Tom Doorley looks at the Government advice on how to eat during lockdown
Dr Aseem Malhotra is a London-based cardiologist and I’ve been following him on Twitter for quite a while now, as he is interesting on diet and health. In recent weeks he has been talking about how obesity can affect people unlucky enough to contract Covid-19.
He has been doing so by way of that scourge of the UK’s health ministry, Good Morning Britain, presented by reformed Trumpian Piers Morgan. Dr Malhotra claimed that Prime Minister Boris Johnson who, when he became ill, was said to be 5’9” tall and 16 stone, 7lbs, would have a tougher time with the infection. He cited a recent statement from the Centres for Disease Control in Atlanta as evidence.
In fact, the Atlanta scientists had said that a BMI of 40 or more would be a seriously complicating factor in Covid-19 infection, while poor Mr Johnson had a BMI of 34.11. Not good, of course, and it puts him in the ‘obese class 1’ category, just above ‘overweight’. There are two further obesity classes, and one doesn’t really want to contemplate the third one.
Well, we all know that obesity is what Sellar and Yeatman (of 1066 And All That fame) would call ‘a very bad thing’ causing (or certainly encouraging) a broad range of morbidities, from cancers to stroke.
So, while there has never been a good time to be obese, it’s a very unfortunate condition in the time of our global pandemic. With this in mind, I decided to consult Government advice on how to eat during lockdown.
I’m a great admirer of the Government’s handling of where we are but ‘Healthy Eating During Covid-19’ on the gov.ie website is hardly a paradigm for maintaining a healthy weight. The reason? It recommends what it calls “a healthy, balanced diet”. That’s a phrase that should always sound alarm bells. This notion of ‘balance’ is based on the idea — and it’s no more than an idea — that everything in moderation, apart from fruit, vegetables and carbs, is all fine and dandy.
And, of course, it’s all based on the food pyramid, which recommends three-to-five helpings (undefined) every day of wholemeal cereals and breads, along with potatoes, pasta and rice. Meat should be “lean” and “fats, spreads and oils” should be taken only in very small amounts.
Sure, the advice to have regular meal times is sound. But advising two-to-three “snacks” a day bolsters the myth that people can’t survive between meals. And what are “snacks”? A packet of crisps, a couple of biscuits, a bar of chocolate? There’s no indication.
Misguided as this advice is, at least it’s coherent. Unlike something that leapt out of a ‘healthy living’ website at me the other day: “Fact: It’s not the carbs making you fat, it’s the sugar and the calories!”
One despairs.
It’s good that so many people have been rediscovering the pleasures of cooking during lockdown, although I suspect there will be a national surplus of banana bread when this is all over. However, I bet we’re eating even more processed food than ever.
There seems to be a view — promoted by a UK blogger and author whose day job is in food processing — that all such talk of processed and ultra-processed food is nonsense, and that cooking an omelette is a form of food processing. Such people probably believe that putting icing on a cake makes it ultra-processed.
In fact, such terms have specific meanings under the NOVA classification which is used, inter alia, by the FAO. Essentially, ‘processed’ runs from stuff that can be done in your average kitchen, to certain factory processes; ‘ultra-processed’ involves stuff that you will never have in your store cupboard at home nor, indeed, in your batterie de cuisine.
Prof Moubrac of the University of Montreal, one of the authors of a 2018 study of 19 countries (Public Health Nutr, 2018 Jan;21(1):18-26), says this of industrial food: “The key ingredients are refined flours, cheap oils and fats, sugars, starches, protein isolates and salt… We are moving further and further away from food that nourishes us.”
It’s an unpleasant fact that the food industry is notorious for transforming the sow’s ear of cheap ingredients into the silk purse of ostensibly attractive and often addictive grub.
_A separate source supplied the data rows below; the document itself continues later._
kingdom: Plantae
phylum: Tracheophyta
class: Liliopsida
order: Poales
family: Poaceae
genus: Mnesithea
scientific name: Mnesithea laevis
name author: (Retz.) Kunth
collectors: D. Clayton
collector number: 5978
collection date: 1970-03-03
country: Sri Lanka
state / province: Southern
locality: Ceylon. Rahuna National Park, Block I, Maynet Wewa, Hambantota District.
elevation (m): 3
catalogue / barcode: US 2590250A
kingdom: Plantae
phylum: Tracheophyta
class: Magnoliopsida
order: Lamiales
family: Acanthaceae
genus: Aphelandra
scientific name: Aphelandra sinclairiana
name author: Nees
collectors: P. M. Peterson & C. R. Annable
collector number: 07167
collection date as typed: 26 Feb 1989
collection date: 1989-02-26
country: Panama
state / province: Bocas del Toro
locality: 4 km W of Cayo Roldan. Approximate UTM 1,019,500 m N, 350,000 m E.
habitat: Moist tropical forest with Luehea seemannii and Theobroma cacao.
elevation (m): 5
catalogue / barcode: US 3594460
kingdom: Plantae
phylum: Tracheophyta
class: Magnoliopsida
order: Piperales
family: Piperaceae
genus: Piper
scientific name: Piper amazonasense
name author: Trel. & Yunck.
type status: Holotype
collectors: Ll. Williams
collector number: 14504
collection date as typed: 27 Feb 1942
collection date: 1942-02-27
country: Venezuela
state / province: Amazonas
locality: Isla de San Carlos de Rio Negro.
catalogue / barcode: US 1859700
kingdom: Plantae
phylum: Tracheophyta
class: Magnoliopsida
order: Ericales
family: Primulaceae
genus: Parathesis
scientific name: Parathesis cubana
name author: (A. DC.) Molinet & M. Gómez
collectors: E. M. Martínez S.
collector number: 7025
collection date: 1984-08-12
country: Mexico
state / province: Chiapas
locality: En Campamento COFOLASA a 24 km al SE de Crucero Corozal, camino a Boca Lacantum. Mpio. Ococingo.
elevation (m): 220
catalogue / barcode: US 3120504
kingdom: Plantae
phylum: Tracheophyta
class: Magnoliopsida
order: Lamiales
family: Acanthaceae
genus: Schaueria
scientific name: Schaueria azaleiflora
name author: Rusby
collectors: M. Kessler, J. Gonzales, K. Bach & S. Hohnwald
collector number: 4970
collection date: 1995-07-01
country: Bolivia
They don’t do this for the good of their health, and certainly not for the good of ours.
You can’t blame people on low incomes for being seduced by the convenience and the false promise of highly-processed food. They are eating to survive, not for casual pleasure, certainly not as a cultural experience. Such activities are luxuries.
Food is one thing, but there’s a curious sense that all wine is, essentially, good. In fact, quite a lot of it is ultra-processed. Dozens of additives are permitted under EU law, the most natural of which is probably tartaric acid, which has the merit of being made from grapes.
However, we may not be so keen on potassium bicarbonate being used as a deacidifier, potassium ferrocyanide as a stabiliser or polyvinylpyrrolidone as a decolourant.
Apart from hipster-appeal, this is the main reason why ‘natural’ wines are becoming so popular, despite so far defying any official classification. In most cases, the grapes are grown organically and the wine is made with minimal intervention.
The results are mixed (I’ve had several that smell of Mediterranean drains) but when they are good, they have vibrancy and a purity that’s positively seductive.